SOURCE DOCUMENT START

Effect of TiO2 nanoparticle surface functionalization on protein adsorption, cellular uptake and cytotoxicity: the attachment of PEG comb polymers using catalytic chain transfer and thiol–ene chemistry

Abstract

A successful modification of titanium dioxide (TiO2) nanoparticles surfaces by a grafting-to polymer technique combining catalytic chain transfer and thiol–ene click chemistry is reported. Vinylic end functional polymers were first prepared by catalytic chain transfer polymerization (CCTP) using oligo(ethylene glycol) methacrylate as a monomer. The presence of vinylic end groups was then exploited to attach the polymers to thiol functionalized TiO2 nanoparticles via thiol–ene Michael nucleophilic reactions. X-ray photoelectron spectroscopy (XPS), attenuated total reflectance-infrared (ATR-IR), dynamic light scattering (DLS), and thermogravimetric analyses (TGA) were used to verify the successful modification of the TiO2 surface. The modified TiO2 nanoparticles were stable in cell culture media and formed smaller aggregates when compared to non-surface modified nanoparticles. Cellular toxicity of the hybrid TiO2–polymer particles towards human lung cell lines A549 and H1299 in vitro was evaluated. Results from one-dimensional gel electrophoresis show the presence of polymer layers around the particles affects the adsorption of protein onto the TiO2 surface. The reduction in particle aggregate size and changes to the particle surface chemistry, following polymer grafting, was found to reduce cellular uptake and diminish cytotoxicity for both human lung cell lines tested.

SOURCE DOCUMENT END

### WORK REQUEST
In the TiO2 nanoparticle abstract, which human lung cell lines were used to evaluate the cellular toxicity of the hybrid TiO2–polymer particles?

ENTRIES SUPPLIED START

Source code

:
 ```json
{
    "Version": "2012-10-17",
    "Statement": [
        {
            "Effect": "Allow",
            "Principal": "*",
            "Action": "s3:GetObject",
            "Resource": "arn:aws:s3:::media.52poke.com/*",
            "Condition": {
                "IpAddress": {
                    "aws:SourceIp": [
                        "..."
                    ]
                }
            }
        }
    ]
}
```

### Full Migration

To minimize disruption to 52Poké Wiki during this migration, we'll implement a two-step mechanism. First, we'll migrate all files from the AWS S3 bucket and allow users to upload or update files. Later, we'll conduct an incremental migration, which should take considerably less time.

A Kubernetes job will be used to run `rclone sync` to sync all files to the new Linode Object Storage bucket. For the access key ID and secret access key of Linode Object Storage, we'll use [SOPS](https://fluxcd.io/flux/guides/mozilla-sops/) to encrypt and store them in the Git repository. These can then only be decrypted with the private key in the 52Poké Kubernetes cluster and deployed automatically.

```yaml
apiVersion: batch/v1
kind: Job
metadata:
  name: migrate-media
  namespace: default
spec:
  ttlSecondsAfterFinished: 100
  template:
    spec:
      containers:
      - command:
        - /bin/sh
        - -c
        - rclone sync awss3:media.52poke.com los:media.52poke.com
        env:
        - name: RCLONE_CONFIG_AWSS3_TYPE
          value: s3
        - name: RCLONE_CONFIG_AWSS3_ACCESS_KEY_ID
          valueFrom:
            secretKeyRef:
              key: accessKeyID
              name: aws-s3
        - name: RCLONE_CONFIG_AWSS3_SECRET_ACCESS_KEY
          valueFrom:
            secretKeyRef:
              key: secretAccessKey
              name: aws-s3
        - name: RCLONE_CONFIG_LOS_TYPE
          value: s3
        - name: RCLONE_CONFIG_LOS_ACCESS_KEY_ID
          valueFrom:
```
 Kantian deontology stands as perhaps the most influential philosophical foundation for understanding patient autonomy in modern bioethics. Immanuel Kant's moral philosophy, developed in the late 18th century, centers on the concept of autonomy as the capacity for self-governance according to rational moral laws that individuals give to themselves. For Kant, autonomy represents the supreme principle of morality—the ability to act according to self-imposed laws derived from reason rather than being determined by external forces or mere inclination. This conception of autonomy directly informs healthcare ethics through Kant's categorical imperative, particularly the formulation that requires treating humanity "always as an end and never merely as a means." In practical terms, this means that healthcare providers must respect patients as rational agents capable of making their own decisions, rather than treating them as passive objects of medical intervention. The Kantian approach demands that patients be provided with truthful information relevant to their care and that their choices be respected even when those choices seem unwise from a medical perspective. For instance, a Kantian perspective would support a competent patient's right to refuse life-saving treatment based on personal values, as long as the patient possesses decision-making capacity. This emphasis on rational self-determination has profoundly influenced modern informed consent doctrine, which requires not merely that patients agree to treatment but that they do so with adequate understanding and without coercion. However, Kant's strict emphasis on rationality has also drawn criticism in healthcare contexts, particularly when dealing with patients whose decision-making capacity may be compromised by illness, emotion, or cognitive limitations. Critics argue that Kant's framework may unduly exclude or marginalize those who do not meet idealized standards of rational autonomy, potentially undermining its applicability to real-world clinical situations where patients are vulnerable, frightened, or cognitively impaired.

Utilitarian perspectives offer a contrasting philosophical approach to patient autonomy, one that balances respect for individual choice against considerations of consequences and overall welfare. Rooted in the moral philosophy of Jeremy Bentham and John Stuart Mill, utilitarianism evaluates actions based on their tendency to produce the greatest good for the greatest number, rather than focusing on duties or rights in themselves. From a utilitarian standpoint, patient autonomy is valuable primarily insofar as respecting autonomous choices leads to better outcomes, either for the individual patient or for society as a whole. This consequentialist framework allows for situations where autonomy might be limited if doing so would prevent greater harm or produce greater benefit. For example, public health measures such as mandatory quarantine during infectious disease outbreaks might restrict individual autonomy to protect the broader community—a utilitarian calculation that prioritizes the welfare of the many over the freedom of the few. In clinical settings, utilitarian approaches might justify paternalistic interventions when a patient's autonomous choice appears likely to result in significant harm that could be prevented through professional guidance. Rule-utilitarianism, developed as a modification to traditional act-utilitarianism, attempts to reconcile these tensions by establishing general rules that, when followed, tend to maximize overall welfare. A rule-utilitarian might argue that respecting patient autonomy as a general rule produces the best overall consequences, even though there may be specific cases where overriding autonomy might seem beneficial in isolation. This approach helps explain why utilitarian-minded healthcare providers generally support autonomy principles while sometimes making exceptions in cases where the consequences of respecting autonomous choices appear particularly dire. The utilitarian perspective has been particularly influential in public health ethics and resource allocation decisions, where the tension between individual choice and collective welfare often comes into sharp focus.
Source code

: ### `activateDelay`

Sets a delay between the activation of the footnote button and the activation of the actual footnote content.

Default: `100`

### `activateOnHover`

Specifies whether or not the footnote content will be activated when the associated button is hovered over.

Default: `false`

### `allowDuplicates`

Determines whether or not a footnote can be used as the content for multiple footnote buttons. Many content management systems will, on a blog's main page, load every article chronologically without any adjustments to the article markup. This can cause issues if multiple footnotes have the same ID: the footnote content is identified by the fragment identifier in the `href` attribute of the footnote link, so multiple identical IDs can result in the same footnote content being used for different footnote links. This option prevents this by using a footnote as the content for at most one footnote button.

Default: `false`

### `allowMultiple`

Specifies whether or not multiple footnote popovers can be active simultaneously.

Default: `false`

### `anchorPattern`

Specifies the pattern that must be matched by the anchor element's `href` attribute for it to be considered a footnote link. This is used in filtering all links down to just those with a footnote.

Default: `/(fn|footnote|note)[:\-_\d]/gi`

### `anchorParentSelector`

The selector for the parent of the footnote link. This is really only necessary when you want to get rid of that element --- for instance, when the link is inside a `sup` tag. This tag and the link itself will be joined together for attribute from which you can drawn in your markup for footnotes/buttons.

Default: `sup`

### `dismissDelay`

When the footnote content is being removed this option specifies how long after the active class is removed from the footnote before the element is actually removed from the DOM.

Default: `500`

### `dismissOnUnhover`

ENTRIES SUPPLIED END

### EXERCISE OUTPUT
A549 and H1299.